Kuruluşların DORA Hakkında Bilmesi Gerekenler
- 215
Kısa haliyle DORA, Dijital Operasyonel Dayanıklılık Yasası (Digital Operational Resilience Act), Avrupa Birliği'nin finans sektöründe dijital operasyonel dayanıklılığı sağlamak amacıyla oluşturduğu bir düzenlemedir. Bu düzenleme, finansal kuruluşların bilgi teknolojileri (BT) risklerini yönetme ve siber güvenlik olaylarına karşı dayanıklılıklarını artırma amacını taşır.
Dijital Operasyonel Dayanıklılık Yasası (DORA), bugüne kadarki en geniş kapsamlı AB finans sektörü siber düzenlemesidir. Daha önceki Genel Veri Koruma Yönetmeliği'ne (GDPR) benzer şekilde, DORA, AB pazarına erişmek isteyen şirketlere yeni yükümlülükler getirecektir.

## Alıştırma hedefi:
DORA yasasını anlatan metni son cümlesinden sonra sürdürün. Kayıtların bu işte hiçbir rolü yoktur.

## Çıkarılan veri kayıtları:

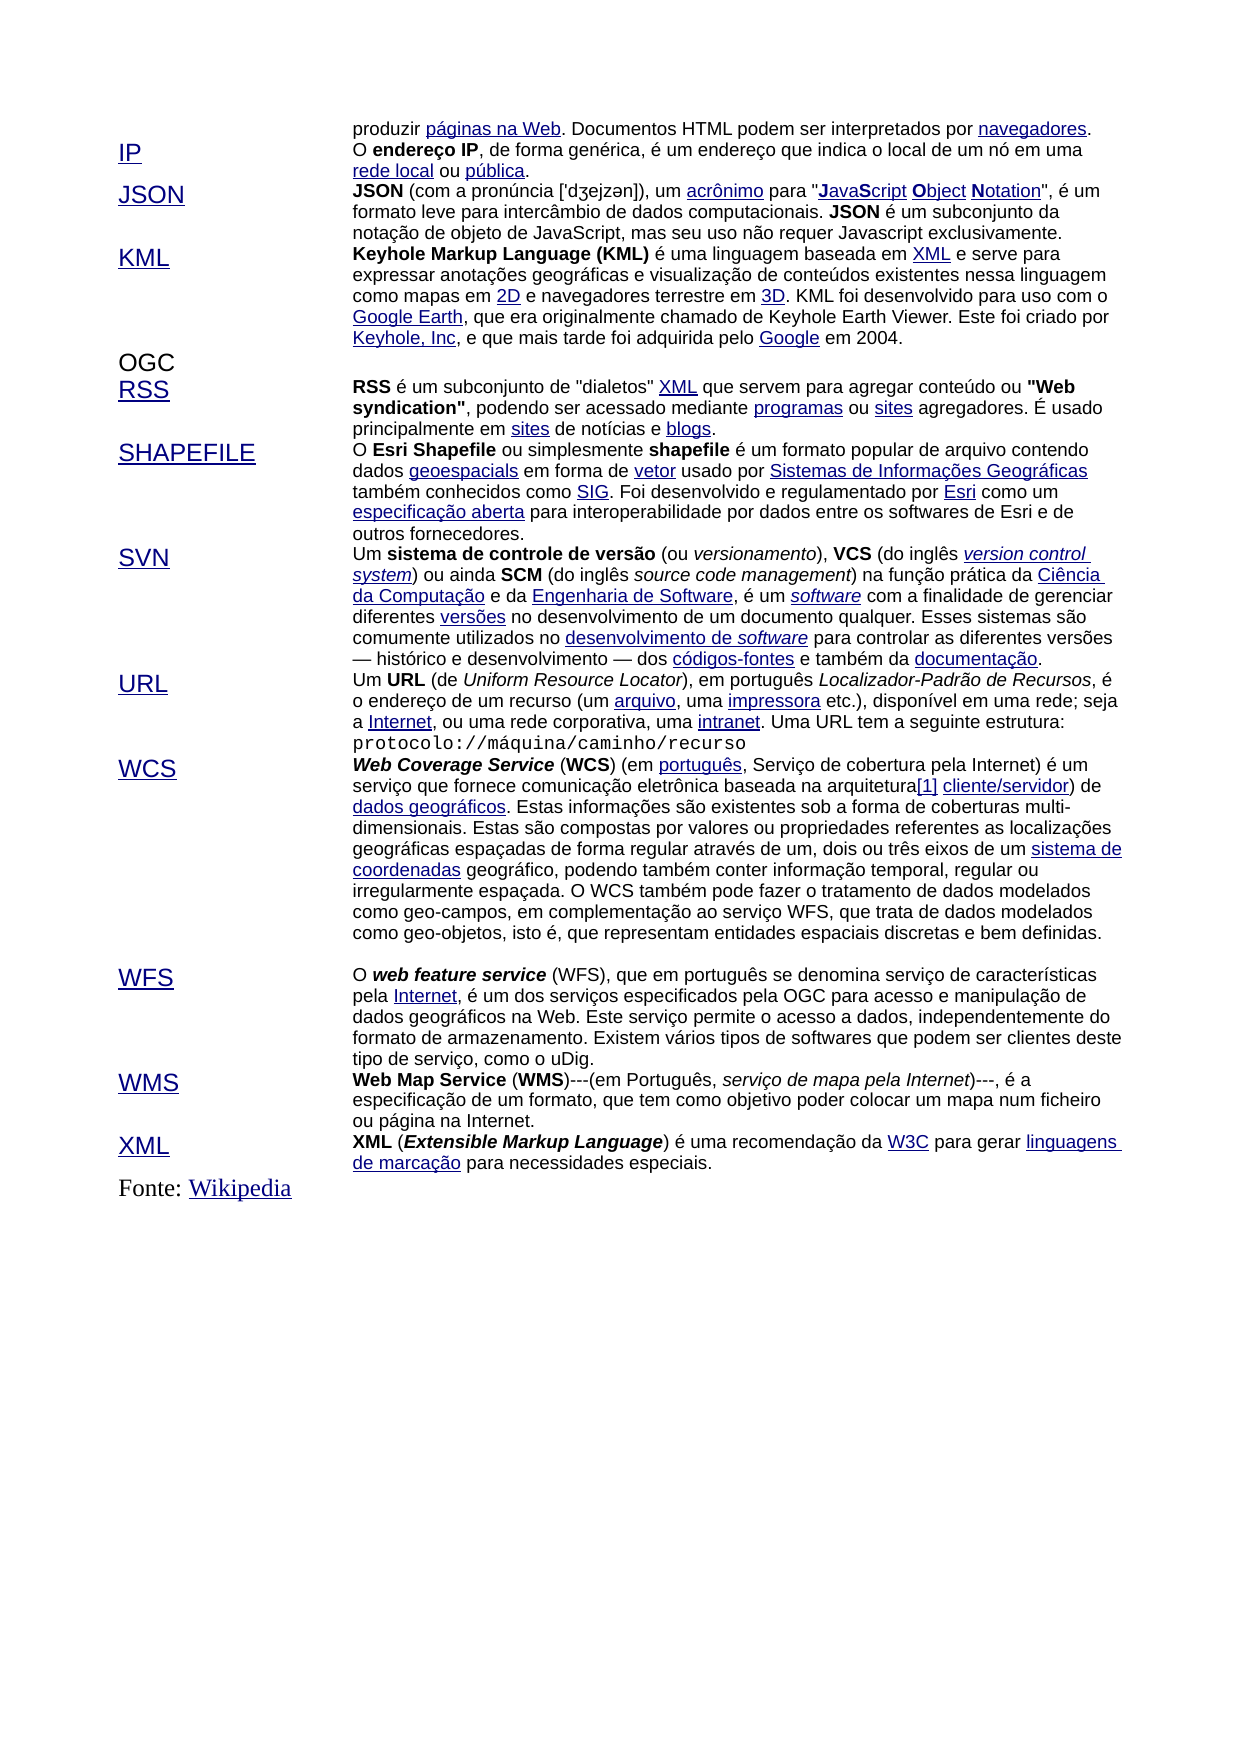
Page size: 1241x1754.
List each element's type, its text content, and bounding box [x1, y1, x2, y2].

table_cell XML [118, 1132, 352, 1174]
table_cell Um URL (de Uniform Resource Locator), em português Localizador-Padrão de Recursos, é o endereço de um recurso (um arquivo, uma impressora etc.), disponível em uma rede; seja a Internet, ou uma rede corporativa, uma intranet. Uma URL tem a seguinte estrutura: protocolo://máquina/caminho/recurso [353, 670, 1123, 755]
table_cell JSON (com a pronúncia ['dʒejzən]), um acrônimo para "JavaScript Object Notation", é um formato leve para intercâmbio de dados computacionais. JSON é um subconjunto da notação de objeto de JavaScript, mas seu uso não requer Javascript exclusivamente. [353, 181, 1123, 244]
table_cell SVN [118, 544, 352, 669]
table_cell RSS [118, 376, 352, 439]
table_cell O Esri Shapefile ou simplesmente shapefile é um formato popular de arquivo contendo dados geoespacials em forma de vetor usado por Sistemas de Informações Geográficas também conhecidos como SIG. Foi desenvolvido e regulamentado por Esri como um especificação aberta para interoperabilidade por dados entre os softwares de Esri e de outros fornecedores. [353, 439, 1123, 544]
table_cell XML (Extensible Markup Language) é uma recomendação da W3C para gerar linguagens de marcação para necessidades especiais. [353, 1132, 1123, 1174]
table_cell SHAPEFILE [118, 439, 352, 544]
table_cell produzir páginas na Web. Documentos HTML podem ser interpretados por navegadores. [353, 118, 1123, 139]
table_cell WFS [118, 964, 352, 1069]
table_cell [118, 118, 352, 139]
table_cell [353, 349, 1123, 376]
table_cell JSON [118, 181, 352, 244]
table_cell IP [118, 139, 352, 181]
table_cell O web feature service (WFS), que em português se denomina serviço de características pela Internet, é um dos serviços especificados pela OGC para acesso e manipulação de dados geográficos na Web. Este serviço permite o acesso a dados, independentemente do formato de armazenamento. Existem vários tipos de softwares que podem ser clientes deste tipo de serviço, como o uDig. [353, 964, 1123, 1069]
table_cell Web Map Service (WMS)---(em Português, serviço de mapa pela Internet)---, é a especificação de um formato, que tem como objetivo poder colocar um mapa num ficheiro ou página na Internet. [353, 1069, 1123, 1132]
table_cell URL [118, 670, 352, 755]
table_cell O endereço IP, de forma genérica, é um endereço que indica o local de um nó em uma rede local ou pública. [353, 139, 1123, 181]
table_cell Keyhole Markup Language (KML) é uma linguagem baseada em XML e serve para expressar anotações geográficas e visualização de conteúdos existentes nessa linguagem como mapas em 2D e navegadores terrestre em 3D. KML foi desenvolvido para uso com o Google Earth, que era originalmente chamado de Keyhole Earth Viewer. Este foi criado por Keyhole, Inc, e que mais tarde foi adquirida pelo Google em 2004. [353, 244, 1123, 348]
table_cell Web Coverage Service (WCS) (em português, Serviço de cobertura pela Internet) é um serviço que fornece comunicação eletrônica baseada na arquitetura[1] cliente/servidor) de dados geográficos. Estas informações são existentes sob a forma de coberturas multi-dimensionais. Estas são compostas por valores ou propriedades referentes as localizações geográficas espaçadas de forma regular através de um, dois ou três eixos de um sistema de coordenadas geográfico, podendo também conter informação temporal, regular ou irregularmente espaçada. O WCS também pode fazer o tratamento de dados modelados como geo-campos, em complementação ao serviço WFS, que trata de dados modelados como geo-objetos, isto é, que representam entidades espaciais discretas e bem definidas. [353, 755, 1123, 964]
table_cell KML [118, 244, 352, 348]
table_cell WCS [118, 755, 352, 964]
text Fonte: Wikipedia [118, 1174, 1122, 1201]
table_cell RSS é um subconjunto de "dialetos" XML que servem para agregar conteúdo ou "Web syndication", podendo ser acessado mediante programas ou sites agregadores. É usado principalmente em sites de notícias e blogs. [353, 376, 1123, 439]
table_cell Um sistema de controle de versão (ou versionamento), VCS (do inglês version control system) ou ainda SCM (do inglês source code management) na função prática da Ciência da Computação e da Engenharia de Software, é um software com a finalidade de gerenciar diferentes versões no desenvolvimento de um documento qualquer. Esses sistemas são comumente utilizados no desenvolvimento de software para controlar as diferentes versões — histórico e desenvolvimento — dos códigos-fontes e também da documentação. [353, 544, 1123, 669]
table_cell WMS [118, 1069, 352, 1132]
table_cell OGC [118, 349, 352, 376]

## Yanıt:
DORA Avrupa Birliği'nin bir düzenlemesi olduğu için tüm AB üye ülkeleri bu düzenlemeye uymak zorundadır. Bu ülkeler:
Almanya, Fransa, İtalya, İspanya, Polonya, Romanya, Hollanda, Belçika, Yunanistan, Çekya, Portekiz, İsveç, Macaristan, Avusturya, Bulgaristan, Danimarka, Finlandiya, Slovakya, İrlanda, Hırvatistan, Litvanya, Slovenya, Letonya, Estonya, Kıbrıs, Lüksemburg ve Malta.
Ayrıca, Avrupa Ekonomik Alanı (EEA) üyesi olan İzlanda, Lihtenştayn ve Norveç de AB düzenlemelerini uyguladıklarından DORA'ya uymak zorundadır.
Zaman çizelgesi olarak:
• DORA düzenlemesi 16 Ocak 2023'te yürürlüğe girmiştir.
• Finans kuruluşlarının uyum sağlaması için verilen süre 24 aydır.
• Bu durumda, kuruluşların tam uyum sağlamaları gereken son tarih 17 Ocak 2025'tir.
Bu tarihe kadar tüm ilgili finansal kuruluşlar ve kritik üçüncü taraf BT hizmet sağlayıcıları DORA gerekliliklerini karşılayacak şekilde sistemlerini, politikalarını ve prosedürlerini uyarlamak zorundadırlar.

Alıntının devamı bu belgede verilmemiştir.